Output every record word for word, minus the pictures.

Data for the task below:

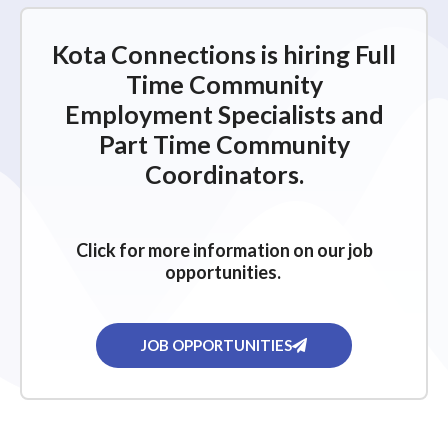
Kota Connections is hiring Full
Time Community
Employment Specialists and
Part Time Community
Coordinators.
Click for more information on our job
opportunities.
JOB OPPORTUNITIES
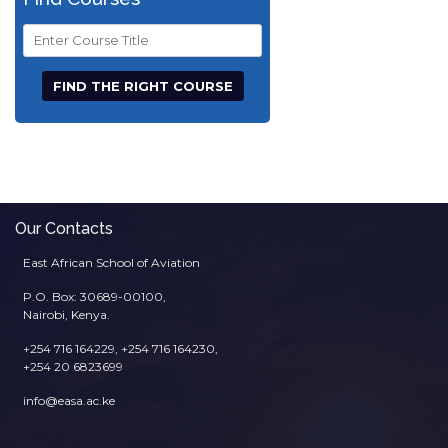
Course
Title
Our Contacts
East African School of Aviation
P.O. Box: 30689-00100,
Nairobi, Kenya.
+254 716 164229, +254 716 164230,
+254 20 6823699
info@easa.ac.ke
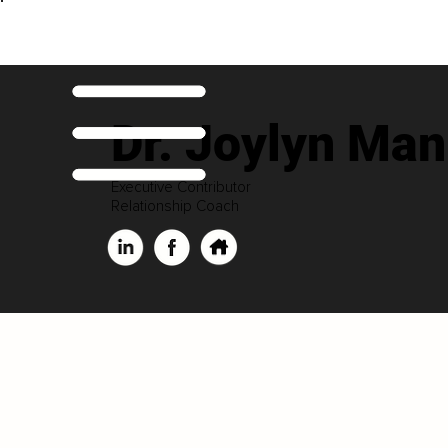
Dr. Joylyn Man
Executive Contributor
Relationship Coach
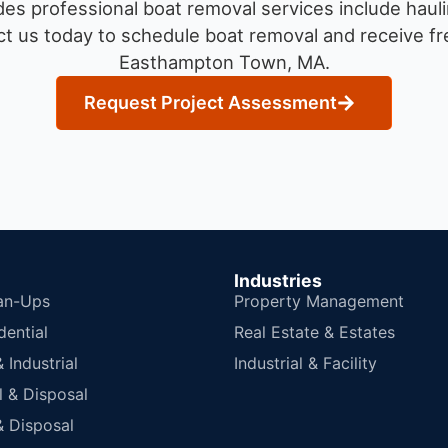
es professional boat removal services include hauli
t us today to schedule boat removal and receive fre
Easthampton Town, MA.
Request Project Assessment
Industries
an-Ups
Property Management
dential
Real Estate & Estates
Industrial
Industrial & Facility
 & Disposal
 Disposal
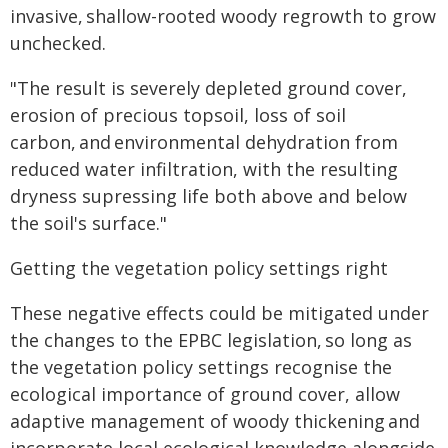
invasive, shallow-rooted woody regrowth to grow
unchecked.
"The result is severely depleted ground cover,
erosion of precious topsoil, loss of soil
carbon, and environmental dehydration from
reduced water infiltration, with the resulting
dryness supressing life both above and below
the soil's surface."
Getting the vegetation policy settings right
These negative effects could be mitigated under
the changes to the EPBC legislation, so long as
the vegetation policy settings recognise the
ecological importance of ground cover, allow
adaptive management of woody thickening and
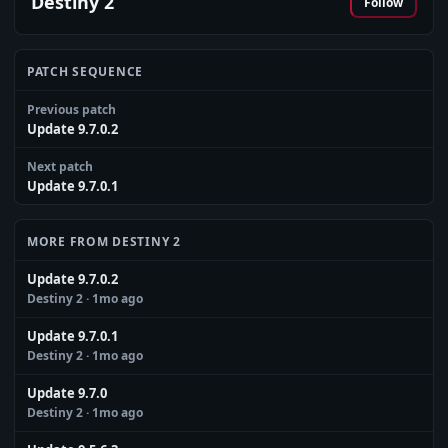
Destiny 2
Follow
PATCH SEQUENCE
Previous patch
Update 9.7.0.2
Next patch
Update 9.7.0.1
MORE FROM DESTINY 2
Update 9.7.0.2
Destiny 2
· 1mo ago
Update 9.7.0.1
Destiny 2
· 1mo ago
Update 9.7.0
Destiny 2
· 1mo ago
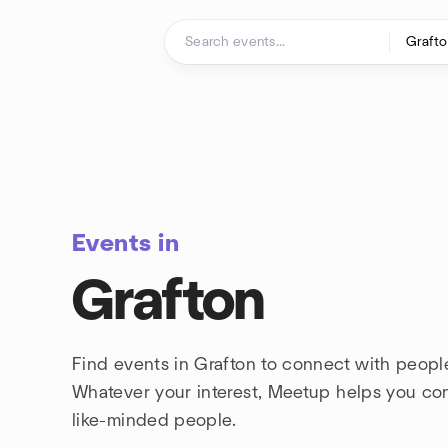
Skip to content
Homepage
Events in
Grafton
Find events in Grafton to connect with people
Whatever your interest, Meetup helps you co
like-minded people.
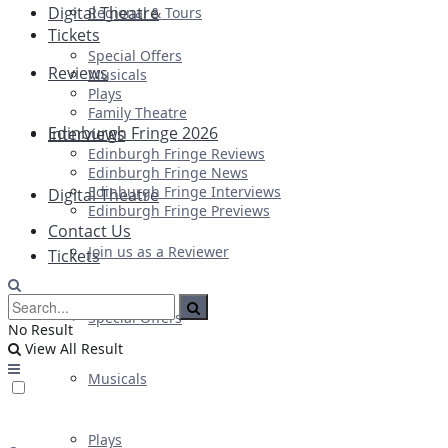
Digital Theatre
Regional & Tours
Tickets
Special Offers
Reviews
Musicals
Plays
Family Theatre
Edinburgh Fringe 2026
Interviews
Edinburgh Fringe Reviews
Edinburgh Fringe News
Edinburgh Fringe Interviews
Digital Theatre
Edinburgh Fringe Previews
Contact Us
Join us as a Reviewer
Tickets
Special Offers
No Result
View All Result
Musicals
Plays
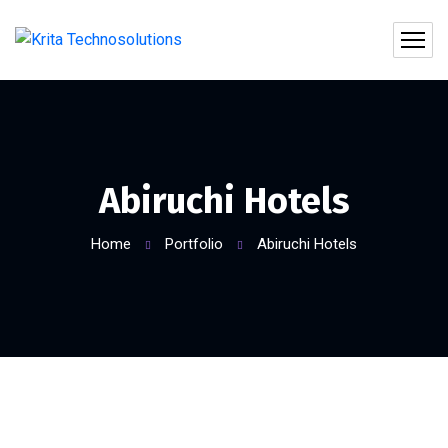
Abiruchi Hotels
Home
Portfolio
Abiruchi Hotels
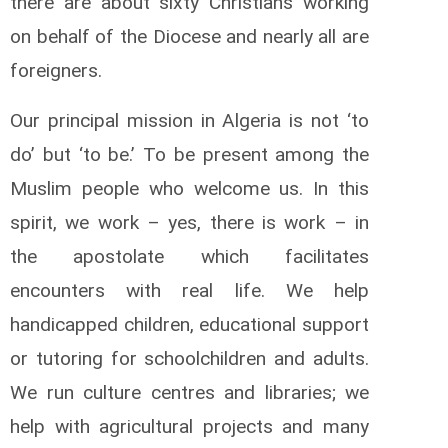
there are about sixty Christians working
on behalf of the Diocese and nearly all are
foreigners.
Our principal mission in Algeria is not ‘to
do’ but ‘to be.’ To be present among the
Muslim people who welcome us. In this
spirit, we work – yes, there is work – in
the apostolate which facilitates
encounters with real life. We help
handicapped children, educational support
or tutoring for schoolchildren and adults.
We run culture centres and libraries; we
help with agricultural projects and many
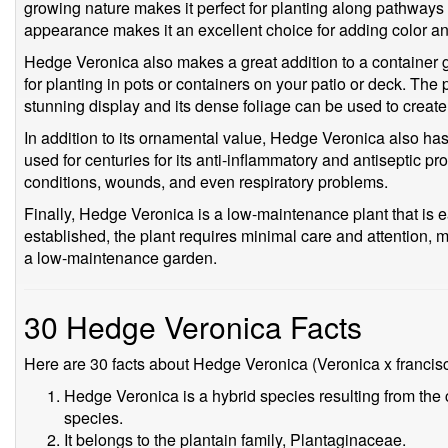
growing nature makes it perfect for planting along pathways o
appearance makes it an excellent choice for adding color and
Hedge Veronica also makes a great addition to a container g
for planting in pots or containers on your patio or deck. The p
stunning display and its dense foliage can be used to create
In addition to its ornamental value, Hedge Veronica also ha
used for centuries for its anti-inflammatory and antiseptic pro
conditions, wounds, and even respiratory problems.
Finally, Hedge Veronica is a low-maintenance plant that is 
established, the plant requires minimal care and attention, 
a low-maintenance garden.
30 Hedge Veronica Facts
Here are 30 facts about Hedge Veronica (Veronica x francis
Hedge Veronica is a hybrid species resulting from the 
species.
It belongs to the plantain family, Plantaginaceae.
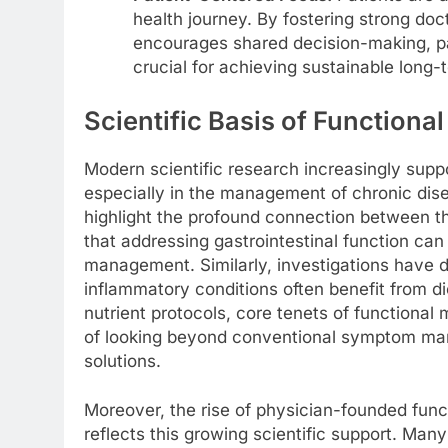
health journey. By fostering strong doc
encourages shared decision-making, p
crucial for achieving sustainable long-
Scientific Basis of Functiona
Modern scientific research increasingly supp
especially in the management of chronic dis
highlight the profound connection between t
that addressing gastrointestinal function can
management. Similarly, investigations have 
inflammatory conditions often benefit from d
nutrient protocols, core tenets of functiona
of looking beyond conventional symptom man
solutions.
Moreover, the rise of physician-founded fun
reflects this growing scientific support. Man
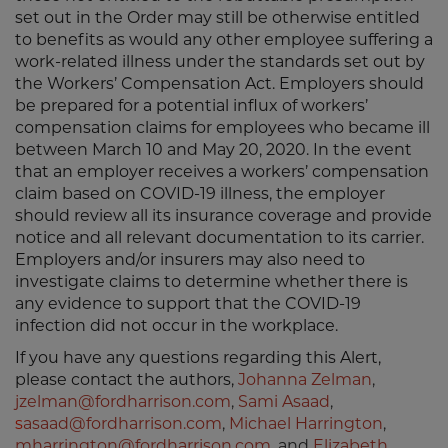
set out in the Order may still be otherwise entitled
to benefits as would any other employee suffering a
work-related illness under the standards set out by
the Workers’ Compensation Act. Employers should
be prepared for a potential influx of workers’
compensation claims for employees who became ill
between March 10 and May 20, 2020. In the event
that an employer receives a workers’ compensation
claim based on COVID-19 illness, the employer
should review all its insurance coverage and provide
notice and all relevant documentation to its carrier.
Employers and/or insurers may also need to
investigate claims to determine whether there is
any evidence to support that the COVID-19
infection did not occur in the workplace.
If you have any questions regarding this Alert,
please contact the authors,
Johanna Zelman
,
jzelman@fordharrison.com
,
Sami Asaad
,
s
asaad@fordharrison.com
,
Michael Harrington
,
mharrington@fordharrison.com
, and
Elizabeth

End of Data for the task.

Answer space:
Kota Connections is hiring Full
Time Community
Employment Specialists and
Part Time Community
Coordinators.
Click for more information on our job
opportunities.
JOB OPPORTUNITIES
Course
Title
Our Contacts
East African School of Aviation
P.O. Box: 30689-00100,
Nairobi, Kenya.
+254 716 164229, +254 716 164230,
+254 20 6823699
info@easa.ac.ke
Dr. Joylyn Man
Executive Contributor
Relationship Coach
es professional boat removal services include hauli
t us today to schedule boat removal and receive fre
Easthampton Town, MA.
Request Project Assessment
Industries
an-Ups
Property Management
dential
Real Estate & Estates
Industrial
Industrial & Facility
 & Disposal
 Disposal
invasive, shallow-rooted woody regrowth to grow
unchecked.
"The result is severely depleted ground cover,
erosion of precious topsoil, loss of soil
carbon, and environmental dehydration from
reduced water infiltration, with the resulting
dryness supressing life both above and below
the soil's surface."
Getting the vegetation policy settings right
These negative effects could be mitigated under
the changes to the EPBC legislation, so long as
the vegetation policy settings recognise the
ecological importance of ground cover, allow
adaptive management of woody thickening and
Destiny 2
Follow
PATCH SEQUENCE
Previous patch
Update 9.7.0.2
Next patch
Update 9.7.0.1
MORE FROM DESTINY 2
Update 9.7.0.2
Destiny 2
· 1mo ago
Update 9.7.0.1
Destiny 2
· 1mo ago
Update 9.7.0
Destiny 2
· 1mo ago
Skip to content
Homepage
Events in
Grafton
Find events in Grafton to connect with people
Whatever your interest, Meetup helps you co
like-minded people.
Digital Theatre
Regional & Tours
Tickets
Special Offers
Reviews
Musicals
Plays
Family Theatre
Edinburgh Fringe 2026
Interviews
Edinburgh Fringe Reviews
Edinburgh Fringe News
Edinburgh Fringe Interviews
Digital Theatre
Edinburgh Fringe Previews
Contact Us
Join us as a Reviewer
Tickets
Special Offers
No Result
View All Result
Musicals
Plays
Abiruchi Hotels
Home
Portfolio
Abiruchi Hotels
there are about sixty Christians working
on behalf of the Diocese and nearly all are
foreigners.
Our principal mission in Algeria is not ‘to
do’ but ‘to be.’ To be present among the
Muslim people who welcome us. In this
spirit, we work – yes, there is work – in
the apostolate which facilitates
encounters with real life. We help
handicapped children, educational support
or tutoring for schoolchildren and adults.
We run culture centres and libraries; we
help with agricultural projects and many
growing nature makes it perfect for planting along pathways o
appearance makes it an excellent choice for adding color and
Hedge Veronica also makes a great addition to a container g
for planting in pots or containers on your patio or deck. The p
stunning display and its dense foliage can be used to create
In addition to its ornamental value, Hedge Veronica also ha
used for centuries for its anti-inflammatory and antiseptic pro
conditions, wounds, and even respiratory problems.
Finally, Hedge Veronica is a low-maintenance plant that is 
established, the plant requires minimal care and attention, 
a low-maintenance garden.
30 Hedge Veronica Facts
Here are 30 facts about Hedge Veronica (Veronica x francis
Hedge Veronica is a hybrid species resulting from the 
species.
It belongs to the plantain family, Plantaginaceae.
health journey. By fostering strong doc
encourages shared decision-making, p
crucial for achieving sustainable long-
Scientific Basis of Functiona
Modern scientific research increasingly supp
especially in the management of chronic dis
highlight the profound connection between t
that addressing gastrointestinal function can
management. Similarly, investigations have 
inflammatory conditions often benefit from d
nutrient protocols, core tenets of functiona
of looking beyond conventional symptom man
solutions.
Moreover, the rise of physician-founded fun
reflects this growing scientific support. Man
set out in the Order may still be otherwise entitled
to benefits as would any other employee suffering a
work-related illness under the standards set out by
the Workers’ Compensation Act. Employers should
be prepared for a potential influx of workers’
compensation claims for employees who became ill
between March 10 and May 20, 2020. In the event
that an employer receives a workers’ compensation
claim based on COVID-19 illness, the employer
should review all its insurance coverage and provide
notice and all relevant documentation to its carrier.
Employers and/or insurers may also need to
investigate claims to determine whether there is
any evidence to support that the COVID-19
infection did not occur in the workplace.
If you have any questions regarding this Alert,
please contact the authors,
Johanna Zelman
,
jzelman@fordharrison.com
,
Sami Asaad
,
s
asaad@fordharrison.com
,
Michael Harrington
,
mharrington@fordharrison.com
, and
Elizabeth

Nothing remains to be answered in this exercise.